◆ **WORK TO BE COMPLETED**:
Write out every line of the material below as a single numbered list, omitting any blank lines.

[Collected data entries]

━━━━━━━━━━━━━━━━

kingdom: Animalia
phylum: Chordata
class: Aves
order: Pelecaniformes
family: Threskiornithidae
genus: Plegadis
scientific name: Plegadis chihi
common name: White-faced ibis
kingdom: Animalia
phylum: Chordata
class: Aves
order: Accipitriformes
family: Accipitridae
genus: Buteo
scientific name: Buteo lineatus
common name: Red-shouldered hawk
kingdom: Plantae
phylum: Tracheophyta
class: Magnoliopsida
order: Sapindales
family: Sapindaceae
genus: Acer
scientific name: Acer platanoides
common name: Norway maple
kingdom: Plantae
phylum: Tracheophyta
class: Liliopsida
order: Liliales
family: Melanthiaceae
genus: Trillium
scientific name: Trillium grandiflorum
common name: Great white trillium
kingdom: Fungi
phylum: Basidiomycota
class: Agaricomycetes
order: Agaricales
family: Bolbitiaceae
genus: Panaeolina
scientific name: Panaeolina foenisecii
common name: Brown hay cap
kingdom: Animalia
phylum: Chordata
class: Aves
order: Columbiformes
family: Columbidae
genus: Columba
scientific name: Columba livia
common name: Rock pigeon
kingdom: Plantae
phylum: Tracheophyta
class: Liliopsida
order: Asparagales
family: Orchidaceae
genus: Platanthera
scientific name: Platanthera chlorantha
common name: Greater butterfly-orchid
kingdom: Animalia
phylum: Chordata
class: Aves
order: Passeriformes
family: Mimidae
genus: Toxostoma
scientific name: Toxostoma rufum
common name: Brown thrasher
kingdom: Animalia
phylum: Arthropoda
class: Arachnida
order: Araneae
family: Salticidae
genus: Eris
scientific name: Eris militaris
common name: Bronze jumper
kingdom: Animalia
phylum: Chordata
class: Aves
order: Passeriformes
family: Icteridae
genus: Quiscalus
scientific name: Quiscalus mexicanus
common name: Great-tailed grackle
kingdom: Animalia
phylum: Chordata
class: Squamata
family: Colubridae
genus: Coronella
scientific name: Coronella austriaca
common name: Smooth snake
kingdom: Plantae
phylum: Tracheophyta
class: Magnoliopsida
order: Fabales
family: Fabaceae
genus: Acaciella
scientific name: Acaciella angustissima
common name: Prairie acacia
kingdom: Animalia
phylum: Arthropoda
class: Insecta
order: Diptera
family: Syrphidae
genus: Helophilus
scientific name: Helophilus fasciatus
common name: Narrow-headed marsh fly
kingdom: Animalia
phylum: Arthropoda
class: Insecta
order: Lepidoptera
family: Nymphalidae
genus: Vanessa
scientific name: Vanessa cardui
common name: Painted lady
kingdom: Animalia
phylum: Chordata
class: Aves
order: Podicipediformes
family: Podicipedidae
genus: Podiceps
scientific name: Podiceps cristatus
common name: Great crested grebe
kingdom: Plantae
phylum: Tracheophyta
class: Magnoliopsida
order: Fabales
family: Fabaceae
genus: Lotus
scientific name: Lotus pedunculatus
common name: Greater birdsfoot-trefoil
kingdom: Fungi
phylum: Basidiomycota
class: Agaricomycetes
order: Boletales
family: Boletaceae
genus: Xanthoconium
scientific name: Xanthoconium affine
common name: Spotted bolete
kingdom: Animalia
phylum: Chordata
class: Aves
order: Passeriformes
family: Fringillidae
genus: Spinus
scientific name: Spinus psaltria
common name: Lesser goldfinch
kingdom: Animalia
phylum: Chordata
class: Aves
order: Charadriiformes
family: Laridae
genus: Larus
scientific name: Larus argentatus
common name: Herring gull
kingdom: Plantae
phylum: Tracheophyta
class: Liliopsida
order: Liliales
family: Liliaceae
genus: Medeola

━━━━━━━━━━━━━━━━

◆ **RESULT FOR THIS EXERCISE**:
1. kingdom: Animalia
2. phylum: Chordata
3. class: Aves
4. order: Pelecaniformes
5. family: Threskiornithidae
6. genus: Plegadis
7. scientific name: Plegadis chihi
8. common name: White-faced ibis
9. kingdom: Animalia
10. phylum: Chordata
11. class: Aves
12. order: Accipitriformes
13. family: Accipitridae
14. genus: Buteo
15. scientific name: Buteo lineatus
16. common name: Red-shouldered hawk
17. kingdom: Plantae
18. phylum: Tracheophyta
19. class: Magnoliopsida
20. order: Sapindales
21. family: Sapindaceae
22. genus: Acer
23. scientific name: Acer platanoides
24. common name: Norway maple
25. kingdom: Plantae
26. phylum: Tracheophyta
27. class: Liliopsida
28. order: Liliales
29. family: Melanthiaceae
30. genus: Trillium
31. scientific name: Trillium grandiflorum
32. common name: Great white trillium
33. kingdom: Fungi
34. phylum: Basidiomycota
35. class: Agaricomycetes
36. order: Agaricales
37. family: Bolbitiaceae
38. genus: Panaeolina
39. scientific name: Panaeolina foenisecii
40. common name: Brown hay cap
41. kingdom: Animalia
42. phylum: Chordata
43. class: Aves
44. order: Columbiformes
45. family: Columbidae
46. genus: Columba
47. scientific name: Columba livia
48. common name: Rock pigeon
49. kingdom: Plantae
50. phylum: Tracheophyta
51. class: Liliopsida
52. order: Asparagales
53. family: Orchidaceae
54. genus: Platanthera
55. scientific name: Platanthera chlorantha
56. common name: Greater butterfly-orchid
57. kingdom: Animalia
58. phylum: Chordata
59. class: Aves
60. order: Passeriformes
61. family: Mimidae
62. genus: Toxostoma
63. scientific name: Toxostoma rufum
64. common name: Brown thrasher
65. kingdom: Animalia
66. phylum: Arthropoda
67. class: Arachnida
68. order: Araneae
69. family: Salticidae
70. genus: Eris
71. scientific name: Eris militaris
72. common name: Bronze jumper
73. kingdom: Animalia
74. phylum: Chordata
75. class: Aves
76. order: Passeriformes
77. family: Icteridae
78. genus: Quiscalus
79. scientific name: Quiscalus mexicanus
80. common name: Great-tailed grackle
81. kingdom: Animalia
82. phylum: Chordata
83. class: Squamata
84. family: Colubridae
85. genus: Coronella
86. scientific name: Coronella austriaca
87. common name: Smooth snake
88. kingdom: Plantae
89. phylum: Tracheophyta
90. class: Magnoliopsida
91. order: Fabales
92. family: Fabaceae
93. genus: Acaciella
94. scientific name: Acaciella angustissima
95. common name: Prairie acacia
96. kingdom: Animalia
97. phylum: Arthropoda
98. class: Insecta
99. order: Diptera
100. family: Syrphidae
101. genus: Helophilus
102. scientific name: Helophilus fasciatus
103. common name: Narrow-headed marsh fly
104. kingdom: Animalia
105. phylum: Arthropoda
106. class: Insecta
107. order: Lepidoptera
108. family: Nymphalidae
109. genus: Vanessa
110. scientific name: Vanessa cardui
111. common name: Painted lady
112. kingdom: Animalia
113. phylum: Chordata
114. class: Aves
115. order: Podicipediformes
116. family: Podicipedidae
117. genus: Podiceps
118. scientific name: Podiceps cristatus
119. common name: Great crested grebe
120. kingdom: Plantae
121. phylum: Tracheophyta
122. class: Magnoliopsida
123. order: Fabales
124. family: Fabaceae
125. genus: Lotus
126. scientific name: Lotus pedunculatus
127. common name: Greater birdsfoot-trefoil
128. kingdom: Fungi
129. phylum: Basidiomycota
130. class: Agaricomycetes
131. order: Boletales
132. family: Boletaceae
133. genus: Xanthoconium
134. scientific name: Xanthoconium affine
135. common name: Spotted bolete
136. kingdom: Animalia
137. phylum: Chordata
138. class: Aves
139. order: Passeriformes
140. family: Fringillidae
141. genus: Spinus
142. scientific name: Spinus psaltria
143. common name: Lesser goldfinch
144. kingdom: Animalia
145. phylum: Chordata
146. class: Aves
147. order: Charadriiformes
148. family: Laridae
149. genus: Larus
150. scientific name: Larus argentatus
151. common name: Herring gull
152. kingdom: Plantae
153. phylum: Tracheophyta
154. class: Liliopsida
155. order: Liliales
156. family: Liliaceae
157. genus: Medeola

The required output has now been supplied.